Generally the configuration tests will expose particular weaknesses in compatibility between your application and drivers that were shipped stock with video and sound cards. That's why it's important to test with drivers that shipped with the original equipment and the most recent drivers, so that certain problems can be identified and solved by upgrading the drivers. This information is valuable for customer service and for FAQs on your company Web site.

A Tale from the Pixel Mines

Occasionally, you'll find a real incompatibility that needs to be addressed. One of the games I worked on was having odd display problems on 3DFx cards (may they rest in peace). You'd look at an animating sprite and see it appear as if the vertical sync had gone out of a TV set. After consulting with the 3DFx engineers we discovered that there was a limitation on VRAM surface dimensions; they couldn't have a height to width ratio higher than 8:1. Go figure. We reworked the organization of our animating sprites and all was good. The scary part of this story is that none of the developers on the team had a VooDoo card installed because (to put it mildly) they preferred other video cards. VooDoo cards were installed in 20% to 30% of our user base, which would have resulted in crushing return rates had the flaw escaped the configuration testing.
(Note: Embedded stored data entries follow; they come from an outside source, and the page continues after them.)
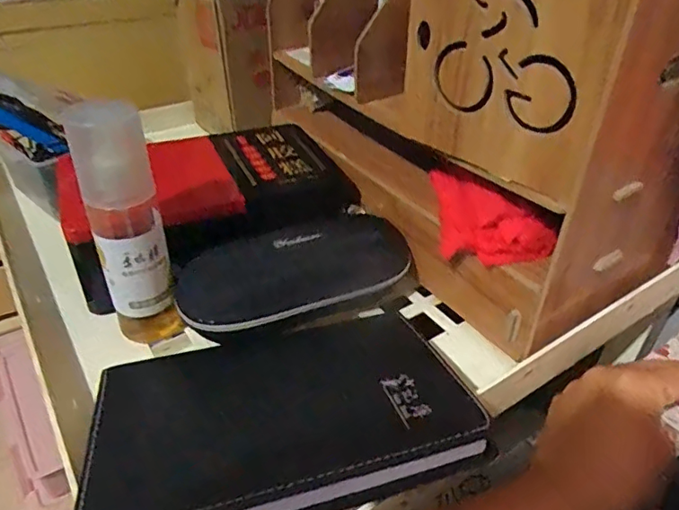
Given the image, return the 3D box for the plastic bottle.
[{"bbox_3d":[-0.129,-0.010,0.328,0.042,0.159,0.040,-15,40,-23],"label":"plastic bottle"}]

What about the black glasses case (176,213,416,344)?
[{"bbox_3d":[-0.024,0.014,0.368,0.162,0.055,0.064,-15,40,-23],"label":"black glasses case"}]

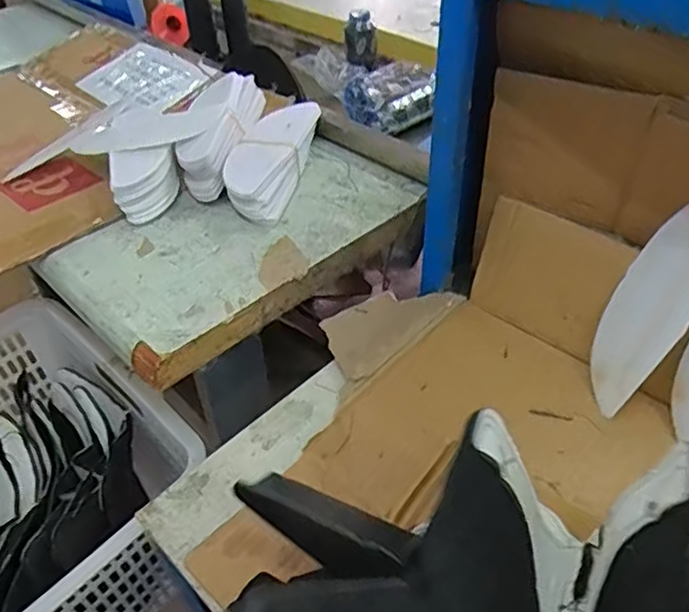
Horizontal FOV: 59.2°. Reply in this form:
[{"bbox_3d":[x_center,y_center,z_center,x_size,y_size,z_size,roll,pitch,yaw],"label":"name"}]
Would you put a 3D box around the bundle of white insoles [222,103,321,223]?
[{"bbox_3d":[-0.093,-0.186,0.775,0.077,0.050,0.215,7,45,11],"label":"bundle of white insoles"}]

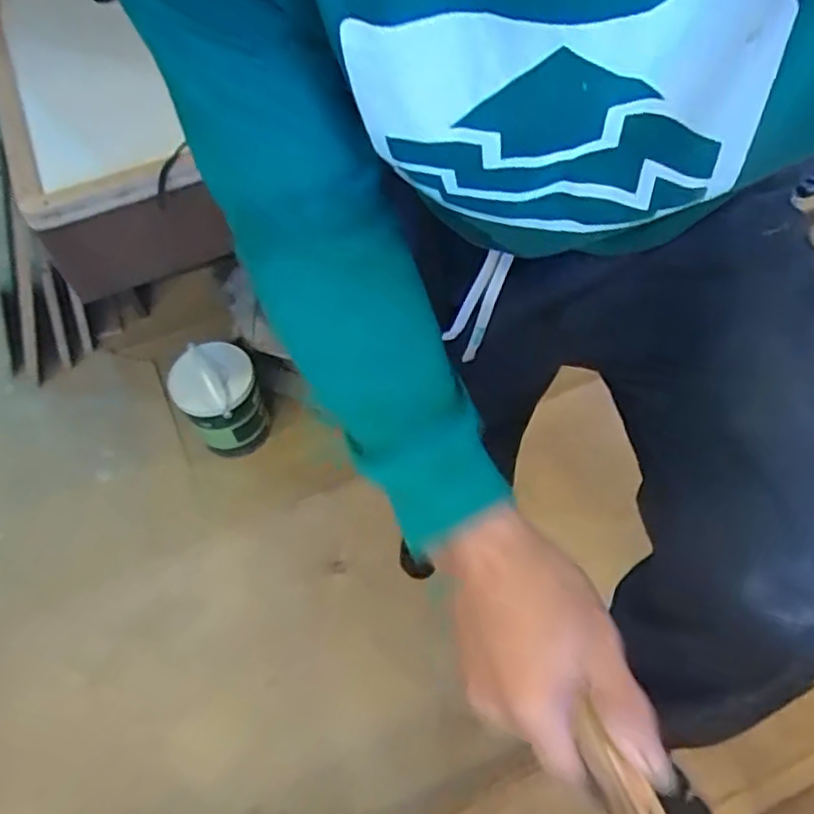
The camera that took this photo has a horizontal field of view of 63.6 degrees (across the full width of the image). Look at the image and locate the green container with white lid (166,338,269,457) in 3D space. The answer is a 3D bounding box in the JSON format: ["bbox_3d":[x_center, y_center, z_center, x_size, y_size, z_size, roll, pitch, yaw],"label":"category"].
[{"bbox_3d":[-0.399,-0.014,1.437,0.175,0.237,0.171,-30,61,-16],"label":"green container with white lid"}]

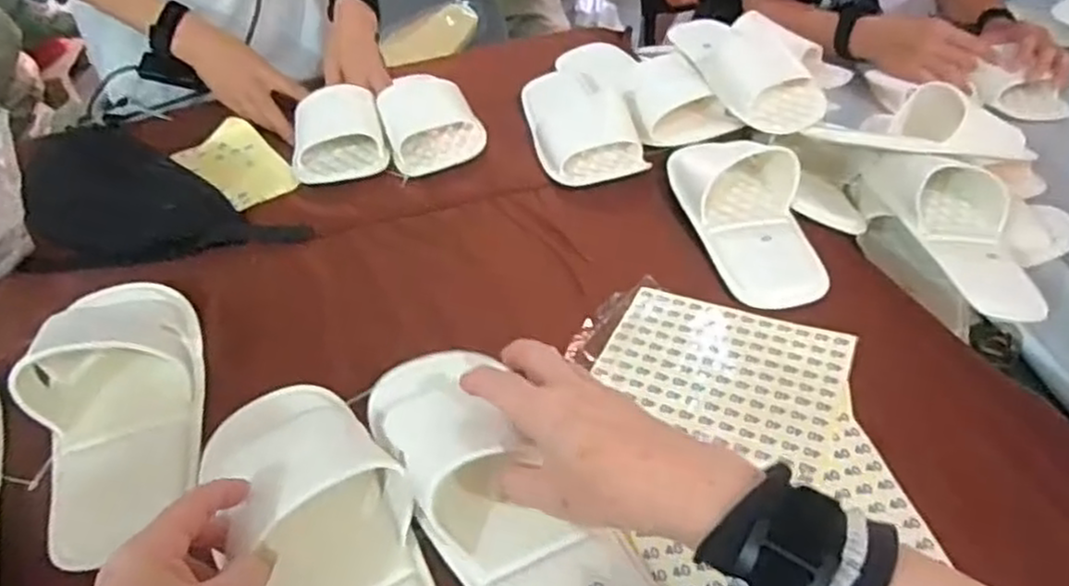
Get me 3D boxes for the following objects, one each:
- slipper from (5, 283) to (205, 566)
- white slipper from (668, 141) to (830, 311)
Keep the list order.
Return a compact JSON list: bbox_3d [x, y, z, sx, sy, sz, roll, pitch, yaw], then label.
[{"bbox_3d":[-0.308,0.063,0.541,0.119,0.053,0.256,-20,41,-19],"label":"slipper"},{"bbox_3d":[0.185,-0.074,0.659,0.104,0.053,0.221,-2,39,2],"label":"white slipper"}]

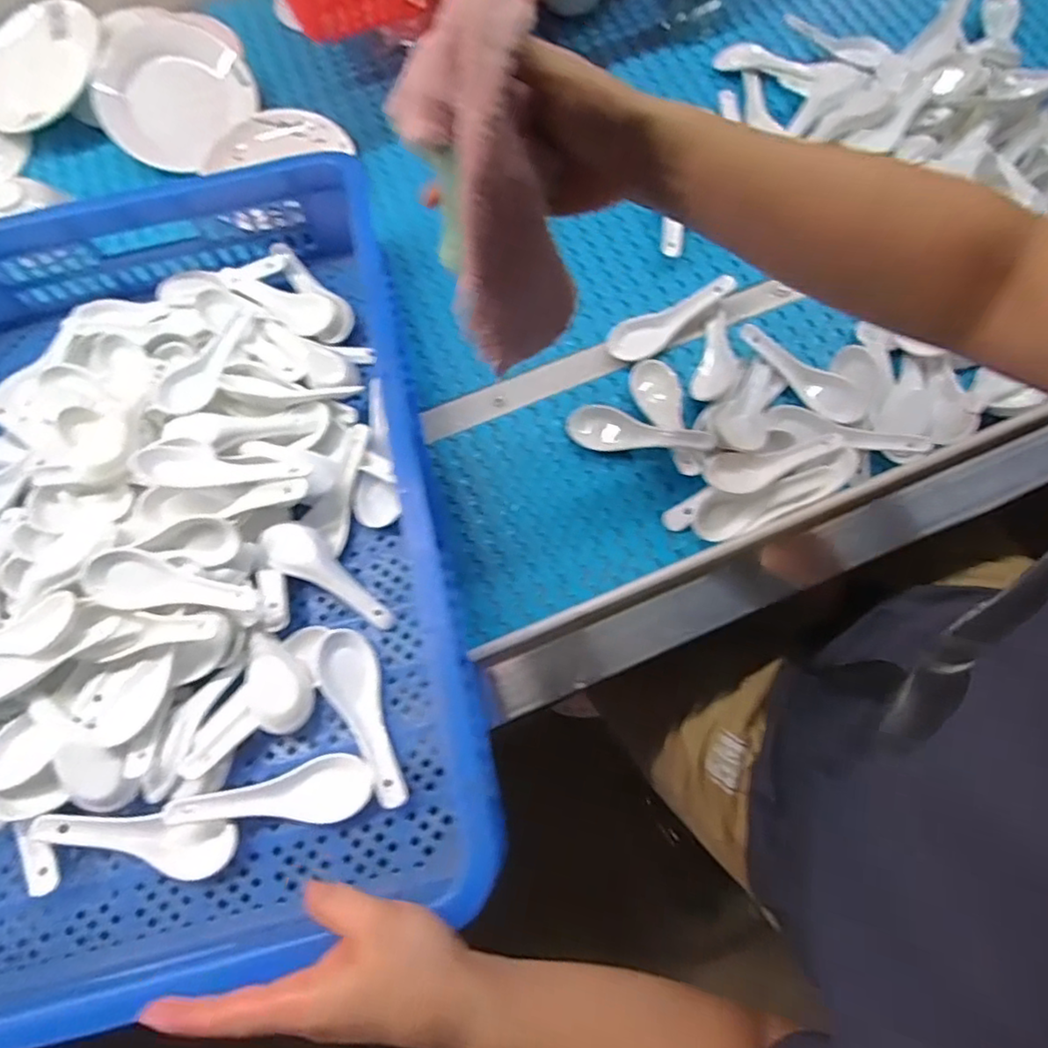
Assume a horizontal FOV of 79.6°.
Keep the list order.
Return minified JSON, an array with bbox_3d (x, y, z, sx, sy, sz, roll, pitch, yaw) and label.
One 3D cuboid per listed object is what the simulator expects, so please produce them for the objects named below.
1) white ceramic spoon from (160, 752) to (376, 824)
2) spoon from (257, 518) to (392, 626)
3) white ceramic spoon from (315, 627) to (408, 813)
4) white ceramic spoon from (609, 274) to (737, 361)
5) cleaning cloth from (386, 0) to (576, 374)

Another part of configuration testing is measuring performance, which can be extremely difficult to solve if it's a problem, so early detection is very important. When our development team was working on Bicycle Casino and Bicycle Card, performance was a huge issue on our minimum specification machine, mostly due to the size of the animations we were cramming through only 2Mb of VRAM. The CPU target was a 166MHz Pentium, a machine that was 5 to 6 years old at that point in time. Our competition, Sierra's Hoyle games ran fine on 133MHz machines because they had lighter 8-bit animations. Throughout the entire development cycle we made incremental improvements to the performance. Had we delayed performance testing to the end of the development cycle we would not have had time to make as many improvements, and our game would have been unplayable on many machines for our projected target audience.

Take great pains to measure performance carefully, and measure it exactly the same way following an exact checklist. This is especially true on the PC platform where many things can adversely affect performance, which have nothing to do with your game. In our performance testing we create big spreadsheets of exact timing information for each section of the game. As programmers make modifications to fix performance problems, we make sure to re-run these tests in exactly the same way so the programmers will know if their efforts were successful. Keep a running record of the changes and the resulting changes in performance. They may be able to give the programmers additional clues as to what they can do to enhance performance. It's not enough to just figure you'll optimize this or that. One can actually over-optimize, by pursuing optimizations where, while welcomed, don't add anything to the overall performance of the product.

Testing your game against Beta versions of operating systems is also a really good idea. While a game is in development it is common for programmers (and pretty much everyone else) to forgo installing the latest Beta operating system release because it takes time and might cause weird system behavior. Since most developers will work on an established operating system release. it is unlikely that they will find incompatibilities during development. Make sure you have one machine in your test lab that has the latest pre-release OS from Microsoft.

When Microsoft released Beta versions of Windows XP Home it was quickly discovered that when the OS was installed with the default configuration it was illegal for an application to write to the hard drive under the Program Files directory. Applications developers had to store their saved game data under the Documents and Settings/userid/ Application Data directory tree. Anyone who was developing an application for Christmas 2001 release, and who didn't test against Windows XP Home would have crashed under that operating system.